What would they have done when something like that happened ? Did they have to repair the film ir use a copy ?
@@curiousorange7723 A splice had come apart. Because Star Trek was American all the US commercial breaks had to be cut out, This would have been done in the 60s using a cement joining compound which sometimes didn't age well, the operator would have quickly rejoined with the more reliable sticky tape method, and now old prints are always checked for old cement joins and replaced.
@@Witheredgoogie
Bit late here! Apparently the BBC didnt show the cold opening, it was edited in after the credits. That's what failed apparently. I remember watching Star Trek as it was originally shown,looked strange!lol.
@@martinhughes2549 Hi Martin. I thought the 70s showings were well slick, all the padding had been cut out and the BBC globe use to dissolve into "space the final frontier".It was when they repeated much later the studio had sent them the show on VT, these looked terrible (obviously converted to Pal etc) and the sound was somewhat slurred. So I think they went back to their old prints but as you say they had to re-instate what they had originally cut out.
15:35 young Tom Hanks....
I agree with comments about the US - I no way would any US network or TV station attempt to get new employees - Seems I was born in the wrong time and maybe the wrong country
Worcester?
12:27 Why does this woman sound like she is reading from an autocue? The monotony of her voice is putting me to sleep.
Was this transfered from 1 inch type C or VHS ?
It was digitised from a Sony digi beta tape
@@daddychrispips Yup. Actually, this DigiBeta transfer was actually from an original 1" type C videotape.

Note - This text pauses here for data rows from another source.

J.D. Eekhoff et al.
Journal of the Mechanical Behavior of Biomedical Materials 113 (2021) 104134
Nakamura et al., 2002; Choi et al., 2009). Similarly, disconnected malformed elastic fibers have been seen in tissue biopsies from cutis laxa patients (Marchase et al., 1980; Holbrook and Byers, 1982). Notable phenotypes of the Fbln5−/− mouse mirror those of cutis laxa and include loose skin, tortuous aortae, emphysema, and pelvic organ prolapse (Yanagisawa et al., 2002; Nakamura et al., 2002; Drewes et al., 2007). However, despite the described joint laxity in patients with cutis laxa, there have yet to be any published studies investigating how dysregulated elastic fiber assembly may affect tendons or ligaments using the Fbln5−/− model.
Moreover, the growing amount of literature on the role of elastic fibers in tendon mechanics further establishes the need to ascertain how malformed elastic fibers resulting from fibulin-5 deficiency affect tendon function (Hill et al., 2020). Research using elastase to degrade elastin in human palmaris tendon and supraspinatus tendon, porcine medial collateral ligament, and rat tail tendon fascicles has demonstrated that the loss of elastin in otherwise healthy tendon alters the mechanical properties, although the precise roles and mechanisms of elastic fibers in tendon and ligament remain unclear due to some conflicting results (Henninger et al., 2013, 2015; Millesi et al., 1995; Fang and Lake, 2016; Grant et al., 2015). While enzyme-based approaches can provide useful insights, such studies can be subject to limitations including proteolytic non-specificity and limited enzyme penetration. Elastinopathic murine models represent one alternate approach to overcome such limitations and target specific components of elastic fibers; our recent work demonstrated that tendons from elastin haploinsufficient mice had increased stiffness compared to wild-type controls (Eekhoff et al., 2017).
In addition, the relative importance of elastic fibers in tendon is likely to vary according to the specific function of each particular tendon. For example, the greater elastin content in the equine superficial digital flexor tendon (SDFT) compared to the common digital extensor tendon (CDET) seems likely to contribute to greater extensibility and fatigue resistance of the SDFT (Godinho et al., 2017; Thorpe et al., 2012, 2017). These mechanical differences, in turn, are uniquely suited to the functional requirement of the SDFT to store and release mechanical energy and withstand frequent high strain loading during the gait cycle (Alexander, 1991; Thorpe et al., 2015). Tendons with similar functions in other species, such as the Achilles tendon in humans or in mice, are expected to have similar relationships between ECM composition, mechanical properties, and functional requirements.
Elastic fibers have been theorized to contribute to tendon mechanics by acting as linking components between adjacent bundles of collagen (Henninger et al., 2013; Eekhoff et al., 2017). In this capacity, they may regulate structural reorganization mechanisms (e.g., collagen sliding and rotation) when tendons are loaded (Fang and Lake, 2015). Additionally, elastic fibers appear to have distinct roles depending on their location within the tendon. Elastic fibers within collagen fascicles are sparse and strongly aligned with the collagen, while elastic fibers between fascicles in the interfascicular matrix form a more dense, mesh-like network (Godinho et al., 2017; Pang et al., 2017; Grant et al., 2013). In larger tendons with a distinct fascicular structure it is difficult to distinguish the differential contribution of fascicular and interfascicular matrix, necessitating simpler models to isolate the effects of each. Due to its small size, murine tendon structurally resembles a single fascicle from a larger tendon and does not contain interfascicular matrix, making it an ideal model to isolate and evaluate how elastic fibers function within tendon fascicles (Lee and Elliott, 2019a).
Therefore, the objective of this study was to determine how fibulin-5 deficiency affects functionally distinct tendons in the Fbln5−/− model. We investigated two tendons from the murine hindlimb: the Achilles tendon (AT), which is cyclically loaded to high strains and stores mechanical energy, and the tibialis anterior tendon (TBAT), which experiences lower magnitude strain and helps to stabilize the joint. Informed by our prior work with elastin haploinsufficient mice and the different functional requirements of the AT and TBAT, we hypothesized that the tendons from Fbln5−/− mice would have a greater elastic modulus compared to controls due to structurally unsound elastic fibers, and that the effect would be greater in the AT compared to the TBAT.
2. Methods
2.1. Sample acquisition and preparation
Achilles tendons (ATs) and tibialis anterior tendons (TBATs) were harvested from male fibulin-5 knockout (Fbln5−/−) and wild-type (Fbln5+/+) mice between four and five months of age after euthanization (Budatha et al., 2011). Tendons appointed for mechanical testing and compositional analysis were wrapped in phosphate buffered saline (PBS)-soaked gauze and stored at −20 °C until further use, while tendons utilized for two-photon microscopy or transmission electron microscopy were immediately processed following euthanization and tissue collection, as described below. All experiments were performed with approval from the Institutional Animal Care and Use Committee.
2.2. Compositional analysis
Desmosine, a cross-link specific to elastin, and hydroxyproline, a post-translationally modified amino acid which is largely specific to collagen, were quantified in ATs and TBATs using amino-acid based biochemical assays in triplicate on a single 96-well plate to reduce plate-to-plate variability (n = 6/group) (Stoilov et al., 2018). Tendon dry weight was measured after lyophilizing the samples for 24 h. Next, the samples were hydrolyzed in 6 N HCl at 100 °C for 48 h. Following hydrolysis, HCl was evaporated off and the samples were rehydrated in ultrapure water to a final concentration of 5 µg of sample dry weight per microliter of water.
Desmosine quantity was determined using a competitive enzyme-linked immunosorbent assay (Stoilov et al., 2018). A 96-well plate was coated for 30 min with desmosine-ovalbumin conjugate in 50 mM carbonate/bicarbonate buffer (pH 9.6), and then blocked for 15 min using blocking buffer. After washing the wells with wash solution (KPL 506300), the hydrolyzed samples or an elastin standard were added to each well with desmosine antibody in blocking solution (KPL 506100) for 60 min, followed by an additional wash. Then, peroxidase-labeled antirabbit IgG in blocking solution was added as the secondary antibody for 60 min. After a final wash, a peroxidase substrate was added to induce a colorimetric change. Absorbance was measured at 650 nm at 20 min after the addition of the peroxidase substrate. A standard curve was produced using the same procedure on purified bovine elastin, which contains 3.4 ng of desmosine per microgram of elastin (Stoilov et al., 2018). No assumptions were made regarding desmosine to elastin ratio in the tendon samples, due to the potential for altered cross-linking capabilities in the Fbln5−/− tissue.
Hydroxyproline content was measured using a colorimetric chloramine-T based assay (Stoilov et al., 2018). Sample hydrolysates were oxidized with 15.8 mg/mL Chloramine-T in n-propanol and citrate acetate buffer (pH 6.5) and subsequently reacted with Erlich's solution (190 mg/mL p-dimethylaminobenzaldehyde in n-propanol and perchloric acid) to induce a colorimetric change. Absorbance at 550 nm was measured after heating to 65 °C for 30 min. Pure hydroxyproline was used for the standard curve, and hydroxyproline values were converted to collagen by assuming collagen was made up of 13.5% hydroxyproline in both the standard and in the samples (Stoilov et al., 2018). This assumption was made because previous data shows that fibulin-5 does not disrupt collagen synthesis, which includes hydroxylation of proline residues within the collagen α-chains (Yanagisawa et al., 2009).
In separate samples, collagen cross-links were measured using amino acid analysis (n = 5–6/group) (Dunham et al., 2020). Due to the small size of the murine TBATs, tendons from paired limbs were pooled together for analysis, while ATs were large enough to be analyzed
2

What was the date this got recorded in?
1987.
@@AtheistOrphan This was recorded on that date, on April 30.
Do any of the people work still? And whos the man that is the voice over
Hi Katie. Many people in the video and many who we didn't see there continued to work for the BBC throughout its many changes and challenges which followed. Others moved on at various times to work for other broadcasters and independent facilities companies, including me. After 26 years of doing that job in various places, I'm now a sound engineer at the BFI digitally remastering, restoring and archiving British film soundtracks for cinema, internet and blu-ray/DVD.
I should also say that many staff there were made redundant. Very sad indeed when there was so much talent and dedication there. I hope most of them were able to find a place somewhere else doing what they loved and were extremely good at.